To an equally astonishing and disturbing degree much of this to-ing and fro-ing has centred around whether the rights of Americans have been assaulted.  Watching these discussions unfold including from US colleagues in civil society, it has been interesting how a fine bright line has been drawn between the rights of citizens and residents of the USA and everyone else.  The argument appears to be that while the rights of Americans are somehow sacrosanct–protected by among other things the US constitution and duly constituted legislation, foreigners i.e. everyone else in the world have no rights–are “fair game” for whatever actions the NSA or whoever chooses to invoke.

As a non-USAian watching all of this unfold I’ve been equally astonished and horrified that otherwise perfectly sane and reasonable people who pop up in all the right places often saying useful things internationally could be so tone deaf when dealing with a real issue with global ramifications.

As I’ve been thinking about this I haven’t been quite sure why the terminology of Americans “good”–“foreigners” “suspicious” should grate so much.
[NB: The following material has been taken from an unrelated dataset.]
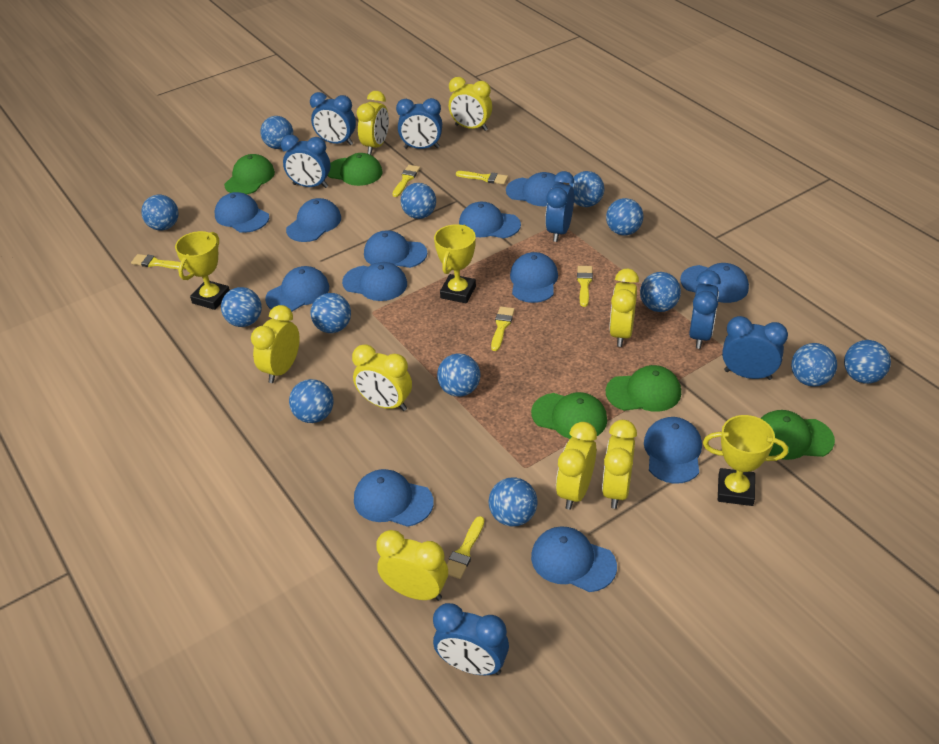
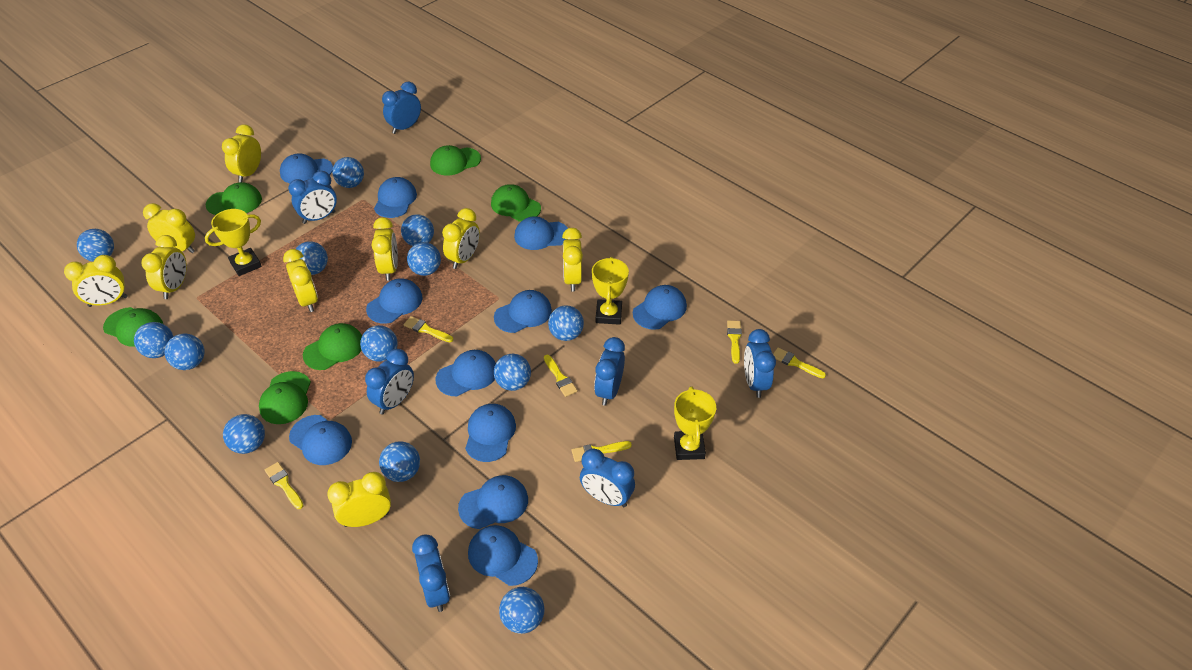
blue cap: 12 -> 11
green cap: 5 -> 6
yellow clock: 8 -> 9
We (being those of the non-USAian persuasion) are so used to listening to cultural messages coming from the US including via movies, television, music and so on that at some unconscious cultural level “we are all Americans now”.  So when the divide between those placing themselves under the shading protection of the US constitution and everyone else is so actively and frequently expressed, the real divide is made even clearer and more explicit.
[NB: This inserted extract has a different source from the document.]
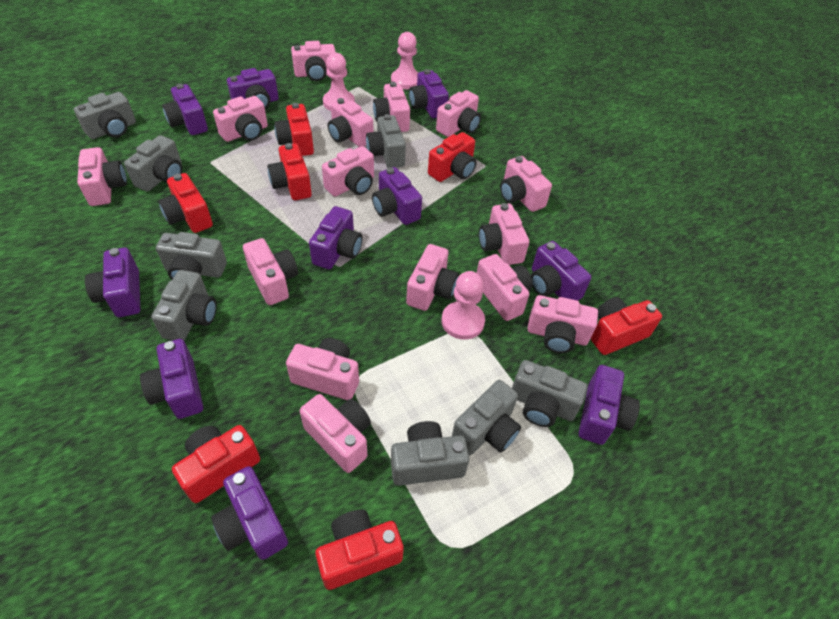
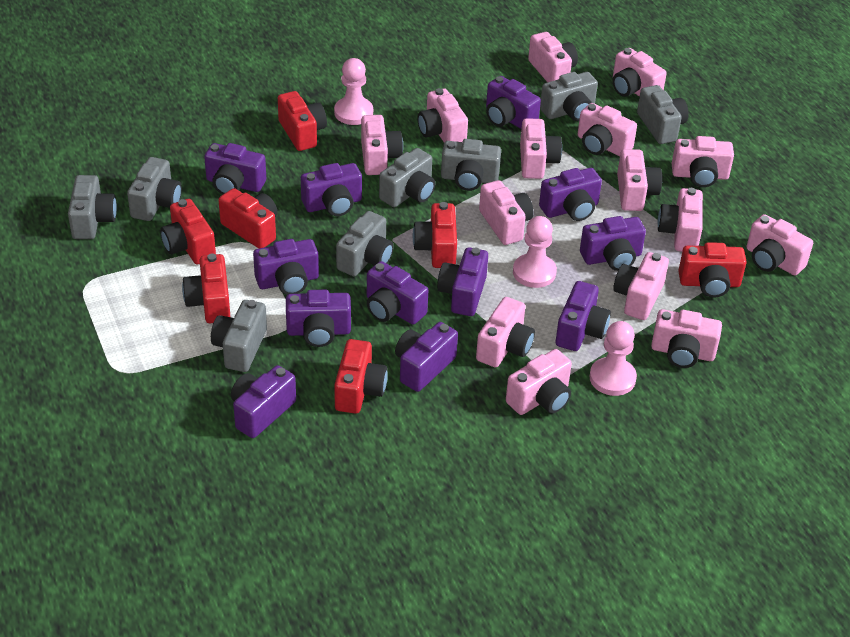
purple camera: 10 -> 12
However, as we all know as well, the Internet as a communications and expressive platform knows few if any boundaries. While on the Internet of course, some are more equal than others the specific nationality as framed by boundaries and constitutions and legislation is left somewhere in the background only to be invoked at times of crisis or system failure.

 And that is why the language and conceptualization of the US vs. foreigners seems so odd and unsettling since on the Internet no one is a “foreigner” (and no one is a “national” except possibly of the nation of the Internet and its netizens/”citizens”…

 This isn’t to idealize the Internet as a place without boundaries but rather to state the obvious, I’m able to and am frequently active in being in my home in Canada or with my friends in Brazil or with business colleagues in India instantaneously and seamlessly from anywhere I happen to be able to connect–no passports, no jurisdictional entanglements, in many cases no authorities evidently hovering in the background. So when something like Ed Snowden’s revelations re-arrange again the Internet world around boundaries–around “us” and “them”, “citizens” and “foreigners” it feels, well, so 20th century.

And to go on a wee bit–what is equally unsettling is the knowledge again that we (foreigners) have gleaned from Ed Snowden’s revelations that the marginal and largely notional “protections” that distance and boundaries have up to now offered to us from the over-weaning and often absurdist actions by US authorities can now be seen as having been finally and irrevocably “disappeared”; and while we may be “foreigners” from the perspective of “rights”, we are very much not foreigners from the perspective of being somehow subject to the actions of US authorities wherever we may or whatever we may be doing anywhere in the world.

And of course, this is the case not simply for the usual (“legitimate”) suspects but also for ordinary citizens, businesses, governments, whatever–since the power of the Internet and the facility with which its depth of penetration has been projected almost universally has meant that the power wielded by those authorities is now global in scope and reach and essentially unrestricted in its actions. Thus in the sense of being subjects to US authority (or the authority of anyone with the wealth and facility to effectively use these tools–recent days have seen reports of similar actions by spooks in India and Brazil) no one is now a “foreigner”–in that area we are all equal and equally powerless.

So, if we are all — USAians and everyone else now subjects of the omnipresent eyes, ears and capacities for actions at a distance of the Internet and ICTs in general; where are the structures and rules, procedures, legislative mechanisms that would allow all of us–citizens of an Internet-enabled world to hold those wielding this authority to some measure of accountability and transparency.

Without those mechanisms and those rules and procedures–we all and in this we must include all of us USAians and the like–will be the objects of control and subject of the authority of a future SurveillanceState without recourse or appeal. The time to recognize that we are all equally citizens of the Internet world (and equally foreigners in the boundary burdened world where you need a passport to be on the Internet) and to get about the job of building the governance institutions for the world that we are all living in and put paid to those institutions that govern the world that we are in the process of out-growing.